● Your instructions
Return every line of the data below word for word, keeping the original order and spelling.

● Given records
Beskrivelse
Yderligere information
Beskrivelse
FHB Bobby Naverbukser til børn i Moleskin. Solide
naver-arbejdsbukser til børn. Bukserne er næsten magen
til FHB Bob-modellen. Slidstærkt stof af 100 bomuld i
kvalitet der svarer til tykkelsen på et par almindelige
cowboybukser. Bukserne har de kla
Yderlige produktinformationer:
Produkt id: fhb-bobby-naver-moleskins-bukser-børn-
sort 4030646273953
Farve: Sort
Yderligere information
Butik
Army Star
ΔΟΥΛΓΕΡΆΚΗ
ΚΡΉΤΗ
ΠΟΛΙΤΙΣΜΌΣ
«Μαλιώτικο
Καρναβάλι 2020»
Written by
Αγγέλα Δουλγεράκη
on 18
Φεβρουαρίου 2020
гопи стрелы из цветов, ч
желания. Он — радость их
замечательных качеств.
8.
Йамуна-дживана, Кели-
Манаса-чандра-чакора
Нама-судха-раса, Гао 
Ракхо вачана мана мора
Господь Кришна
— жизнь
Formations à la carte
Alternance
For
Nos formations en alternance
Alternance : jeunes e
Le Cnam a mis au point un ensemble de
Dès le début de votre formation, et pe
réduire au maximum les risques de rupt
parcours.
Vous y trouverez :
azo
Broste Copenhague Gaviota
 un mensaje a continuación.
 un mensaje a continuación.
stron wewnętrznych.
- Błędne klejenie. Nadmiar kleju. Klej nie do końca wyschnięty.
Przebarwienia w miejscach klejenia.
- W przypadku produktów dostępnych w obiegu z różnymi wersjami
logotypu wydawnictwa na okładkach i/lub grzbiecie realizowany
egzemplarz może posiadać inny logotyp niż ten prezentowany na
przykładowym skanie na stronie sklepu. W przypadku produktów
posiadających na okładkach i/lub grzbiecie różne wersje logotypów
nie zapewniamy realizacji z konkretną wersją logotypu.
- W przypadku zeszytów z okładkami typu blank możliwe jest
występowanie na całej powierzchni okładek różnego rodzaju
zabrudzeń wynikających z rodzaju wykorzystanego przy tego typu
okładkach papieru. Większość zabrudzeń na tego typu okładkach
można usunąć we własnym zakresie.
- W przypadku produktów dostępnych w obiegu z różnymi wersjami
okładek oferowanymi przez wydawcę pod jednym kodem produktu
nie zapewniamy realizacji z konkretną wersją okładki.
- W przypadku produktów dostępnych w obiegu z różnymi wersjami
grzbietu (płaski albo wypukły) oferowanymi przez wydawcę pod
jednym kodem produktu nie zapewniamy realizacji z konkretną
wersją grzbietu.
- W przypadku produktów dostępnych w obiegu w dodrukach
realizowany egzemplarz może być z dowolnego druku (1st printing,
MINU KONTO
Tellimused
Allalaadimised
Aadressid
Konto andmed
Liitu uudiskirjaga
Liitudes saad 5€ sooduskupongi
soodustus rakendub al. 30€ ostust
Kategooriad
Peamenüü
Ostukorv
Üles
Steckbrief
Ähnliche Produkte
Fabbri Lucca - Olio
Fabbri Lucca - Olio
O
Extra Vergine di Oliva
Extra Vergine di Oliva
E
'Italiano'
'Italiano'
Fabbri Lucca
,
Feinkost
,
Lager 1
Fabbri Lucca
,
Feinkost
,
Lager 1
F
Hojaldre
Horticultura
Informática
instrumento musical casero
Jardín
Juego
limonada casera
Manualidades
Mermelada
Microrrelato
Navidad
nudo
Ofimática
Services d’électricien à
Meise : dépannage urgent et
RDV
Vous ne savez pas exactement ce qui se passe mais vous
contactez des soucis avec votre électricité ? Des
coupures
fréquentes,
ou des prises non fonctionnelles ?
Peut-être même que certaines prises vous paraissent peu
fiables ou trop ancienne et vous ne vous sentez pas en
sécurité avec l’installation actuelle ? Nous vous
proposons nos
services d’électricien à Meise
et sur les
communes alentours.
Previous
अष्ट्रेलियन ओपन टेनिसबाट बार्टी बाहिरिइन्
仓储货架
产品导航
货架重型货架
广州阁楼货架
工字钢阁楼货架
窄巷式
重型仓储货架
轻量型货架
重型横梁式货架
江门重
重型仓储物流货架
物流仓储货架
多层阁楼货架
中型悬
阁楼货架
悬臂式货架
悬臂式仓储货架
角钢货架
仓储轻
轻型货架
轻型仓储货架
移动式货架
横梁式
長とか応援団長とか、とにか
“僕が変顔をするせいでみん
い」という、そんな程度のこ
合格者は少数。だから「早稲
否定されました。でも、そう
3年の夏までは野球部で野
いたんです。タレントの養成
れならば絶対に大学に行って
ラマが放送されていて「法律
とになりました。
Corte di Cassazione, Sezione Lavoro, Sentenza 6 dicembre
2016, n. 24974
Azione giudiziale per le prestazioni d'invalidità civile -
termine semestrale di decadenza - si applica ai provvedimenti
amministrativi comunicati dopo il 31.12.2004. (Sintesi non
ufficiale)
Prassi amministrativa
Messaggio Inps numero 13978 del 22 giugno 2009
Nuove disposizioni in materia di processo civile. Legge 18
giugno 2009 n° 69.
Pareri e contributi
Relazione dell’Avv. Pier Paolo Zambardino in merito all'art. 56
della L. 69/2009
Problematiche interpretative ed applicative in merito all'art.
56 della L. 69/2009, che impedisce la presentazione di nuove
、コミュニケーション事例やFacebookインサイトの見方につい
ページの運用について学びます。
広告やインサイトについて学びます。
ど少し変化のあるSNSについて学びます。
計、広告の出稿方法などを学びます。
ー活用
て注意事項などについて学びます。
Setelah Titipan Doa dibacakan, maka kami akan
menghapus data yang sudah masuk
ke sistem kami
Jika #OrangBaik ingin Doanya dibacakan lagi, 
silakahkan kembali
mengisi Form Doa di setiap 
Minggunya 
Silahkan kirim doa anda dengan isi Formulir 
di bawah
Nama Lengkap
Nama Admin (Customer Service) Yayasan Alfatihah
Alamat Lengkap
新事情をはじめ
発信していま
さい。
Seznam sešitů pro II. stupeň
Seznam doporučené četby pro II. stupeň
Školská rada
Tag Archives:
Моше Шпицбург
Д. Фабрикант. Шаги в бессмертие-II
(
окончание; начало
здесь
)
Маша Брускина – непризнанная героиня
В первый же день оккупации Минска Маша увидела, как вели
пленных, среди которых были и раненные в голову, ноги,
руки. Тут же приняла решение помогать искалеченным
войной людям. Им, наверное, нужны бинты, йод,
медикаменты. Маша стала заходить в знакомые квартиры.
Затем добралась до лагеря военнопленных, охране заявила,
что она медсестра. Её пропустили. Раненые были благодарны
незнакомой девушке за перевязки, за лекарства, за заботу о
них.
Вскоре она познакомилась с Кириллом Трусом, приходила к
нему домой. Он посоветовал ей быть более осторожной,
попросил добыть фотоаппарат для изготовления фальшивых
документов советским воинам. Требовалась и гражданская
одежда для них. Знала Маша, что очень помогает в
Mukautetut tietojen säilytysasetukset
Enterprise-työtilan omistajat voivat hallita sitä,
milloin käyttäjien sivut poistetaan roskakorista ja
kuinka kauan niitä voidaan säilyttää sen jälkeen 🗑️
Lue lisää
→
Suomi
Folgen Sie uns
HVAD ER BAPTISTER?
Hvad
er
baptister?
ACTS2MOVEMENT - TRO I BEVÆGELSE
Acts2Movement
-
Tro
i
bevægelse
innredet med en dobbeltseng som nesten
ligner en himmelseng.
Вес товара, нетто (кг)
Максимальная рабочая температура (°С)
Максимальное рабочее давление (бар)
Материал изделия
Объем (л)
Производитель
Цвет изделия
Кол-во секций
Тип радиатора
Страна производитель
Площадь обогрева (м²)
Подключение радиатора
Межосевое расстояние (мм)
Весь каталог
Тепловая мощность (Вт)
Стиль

● Answer to the problem
Beskrivelse
Yderligere information
Beskrivelse
FHB Bobby Naverbukser til børn i Moleskin. Solide
naver-arbejdsbukser til børn. Bukserne er næsten magen
til FHB Bob-modellen. Slidstærkt stof af 100 bomuld i
kvalitet der svarer til tykkelsen på et par almindelige
cowboybukser. Bukserne har de kla
Yderlige produktinformationer:
Produkt id: fhb-bobby-naver-moleskins-bukser-børn-
sort 4030646273953
Farve: Sort
Yderligere information
Butik
Army Star
ΔΟΥΛΓΕΡΆΚΗ
ΚΡΉΤΗ
ΠΟΛΙΤΙΣΜΌΣ
«Μαλιώτικο
Καρναβάλι 2020»
Written by
Αγγέλα Δουλγεράκη
on 18
Φεβρουαρίου 2020
гопи стрелы из цветов, ч
желания. Он — радость их
замечательных качеств.
8.
Йамуна-дживана, Кели-
Манаса-чандра-чакора
Нама-судха-раса, Гао 
Ракхо вачана мана мора
Господь Кришна
— жизнь
Formations à la carte
Alternance
For
Nos formations en alternance
Alternance : jeunes e
Le Cnam a mis au point un ensemble de
Dès le début de votre formation, et pe
réduire au maximum les risques de rupt
parcours.
Vous y trouverez :
azo
Broste Copenhague Gaviota
 un mensaje a continuación.
 un mensaje a continuación.
stron wewnętrznych.
- Błędne klejenie. Nadmiar kleju. Klej nie do końca wyschnięty.
Przebarwienia w miejscach klejenia.
- W przypadku produktów dostępnych w obiegu z różnymi wersjami
logotypu wydawnictwa na okładkach i/lub grzbiecie realizowany
egzemplarz może posiadać inny logotyp niż ten prezentowany na
przykładowym skanie na stronie sklepu. W przypadku produktów
posiadających na okładkach i/lub grzbiecie różne wersje logotypów
nie zapewniamy realizacji z konkretną wersją logotypu.
- W przypadku zeszytów z okładkami typu blank możliwe jest
występowanie na całej powierzchni okładek różnego rodzaju
zabrudzeń wynikających z rodzaju wykorzystanego przy tego typu
okładkach papieru. Większość zabrudzeń na tego typu okładkach
można usunąć we własnym zakresie.
- W przypadku produktów dostępnych w obiegu z różnymi wersjami
okładek oferowanymi przez wydawcę pod jednym kodem produktu
nie zapewniamy realizacji z konkretną wersją okładki.
- W przypadku produktów dostępnych w obiegu z różnymi wersjami
grzbietu (płaski albo wypukły) oferowanymi przez wydawcę pod
jednym kodem produktu nie zapewniamy realizacji z konkretną
wersją grzbietu.
- W przypadku produktów dostępnych w obiegu w dodrukach
realizowany egzemplarz może być z dowolnego druku (1st printing,
MINU KONTO
Tellimused
Allalaadimised
Aadressid
Konto andmed
Liitu uudiskirjaga
Liitudes saad 5€ sooduskupongi
soodustus rakendub al. 30€ ostust
Kategooriad
Peamenüü
Ostukorv
Üles
Steckbrief
Ähnliche Produkte
Fabbri Lucca - Olio
Fabbri Lucca - Olio
O
Extra Vergine di Oliva
Extra Vergine di Oliva
E
'Italiano'
'Italiano'
Fabbri Lucca
,
Feinkost
,
Lager 1
Fabbri Lucca
,
Feinkost
,
Lager 1
F
Hojaldre
Horticultura
Informática
instrumento musical casero
Jardín
Juego
limonada casera
Manualidades
Mermelada
Microrrelato
Navidad
nudo
Ofimática
Services d’électricien à
Meise : dépannage urgent et
RDV
Vous ne savez pas exactement ce qui se passe mais vous
contactez des soucis avec votre électricité ? Des
coupures
fréquentes,
ou des prises non fonctionnelles ?
Peut-être même que certaines prises vous paraissent peu
fiables ou trop ancienne et vous ne vous sentez pas en
sécurité avec l’installation actuelle ? Nous vous
proposons nos
services d’électricien à Meise
et sur les
communes alentours.
Previous
अष्ट्रेलियन ओपन टेनिसबाट बार्टी बाहिरिइन्
仓储货架
产品导航
货架重型货架
广州阁楼货架
工字钢阁楼货架
窄巷式
重型仓储货架
轻量型货架
重型横梁式货架
江门重
重型仓储物流货架
物流仓储货架
多层阁楼货架
中型悬
阁楼货架
悬臂式货架
悬臂式仓储货架
角钢货架
仓储轻
轻型货架
轻型仓储货架
移动式货架
横梁式
長とか応援団長とか、とにか
“僕が変顔をするせいでみん
い」という、そんな程度のこ
合格者は少数。だから「早稲
否定されました。でも、そう
3年の夏までは野球部で野
いたんです。タレントの養成
れならば絶対に大学に行って
ラマが放送されていて「法律
とになりました。
Corte di Cassazione, Sezione Lavoro, Sentenza 6 dicembre
2016, n. 24974
Azione giudiziale per le prestazioni d'invalidità civile -
termine semestrale di decadenza - si applica ai provvedimenti
amministrativi comunicati dopo il 31.12.2004. (Sintesi non
ufficiale)
Prassi amministrativa
Messaggio Inps numero 13978 del 22 giugno 2009
Nuove disposizioni in materia di processo civile. Legge 18
giugno 2009 n° 69.
Pareri e contributi
Relazione dell’Avv. Pier Paolo Zambardino in merito all'art. 56
della L. 69/2009
Problematiche interpretative ed applicative in merito all'art.
56 della L. 69/2009, che impedisce la presentazione di nuove
、コミュニケーション事例やFacebookインサイトの見方につい
ページの運用について学びます。
広告やインサイトについて学びます。
ど少し変化のあるSNSについて学びます。
計、広告の出稿方法などを学びます。
ー活用
て注意事項などについて学びます。
Setelah Titipan Doa dibacakan, maka kami akan
menghapus data yang sudah masuk
ke sistem kami
Jika #OrangBaik ingin Doanya dibacakan lagi, 
silakahkan kembali
mengisi Form Doa di setiap 
Minggunya 
Silahkan kirim doa anda dengan isi Formulir 
di bawah
Nama Lengkap
Nama Admin (Customer Service) Yayasan Alfatihah
Alamat Lengkap
新事情をはじめ
発信していま
さい。
Seznam sešitů pro II. stupeň
Seznam doporučené četby pro II. stupeň
Školská rada
Tag Archives:
Моше Шпицбург
Д. Фабрикант. Шаги в бессмертие-II
(
окончание; начало
здесь
)
Маша Брускина – непризнанная героиня
В первый же день оккупации Минска Маша увидела, как вели
пленных, среди которых были и раненные в голову, ноги,
руки. Тут же приняла решение помогать искалеченным
войной людям. Им, наверное, нужны бинты, йод,
медикаменты. Маша стала заходить в знакомые квартиры.
Затем добралась до лагеря военнопленных, охране заявила,
что она медсестра. Её пропустили. Раненые были благодарны
незнакомой девушке за перевязки, за лекарства, за заботу о
них.
Вскоре она познакомилась с Кириллом Трусом, приходила к
нему домой. Он посоветовал ей быть более осторожной,
попросил добыть фотоаппарат для изготовления фальшивых
документов советским воинам. Требовалась и гражданская
одежда для них. Знала Маша, что очень помогает в
Mukautetut tietojen säilytysasetukset
Enterprise-työtilan omistajat voivat hallita sitä,
milloin käyttäjien sivut poistetaan roskakorista ja
kuinka kauan niitä voidaan säilyttää sen jälkeen 🗑️
Lue lisää
→
Suomi
Folgen Sie uns
HVAD ER BAPTISTER?
Hvad
er
baptister?
ACTS2MOVEMENT - TRO I BEVÆGELSE
Acts2Movement
-
Tro
i
bevægelse
innredet med en dobbeltseng som nesten
ligner en himmelseng.
Вес товара, нетто (кг)
Максимальная рабочая температура (°С)
Максимальное рабочее давление (бар)
Материал изделия
Объем (л)
Производитель
Цвет изделия
Кол-во секций
Тип радиатора
Страна производитель
Площадь обогрева (м²)
Подключение радиатора
Межосевое расстояние (мм)
Весь каталог
Тепловая мощность (Вт)
Стиль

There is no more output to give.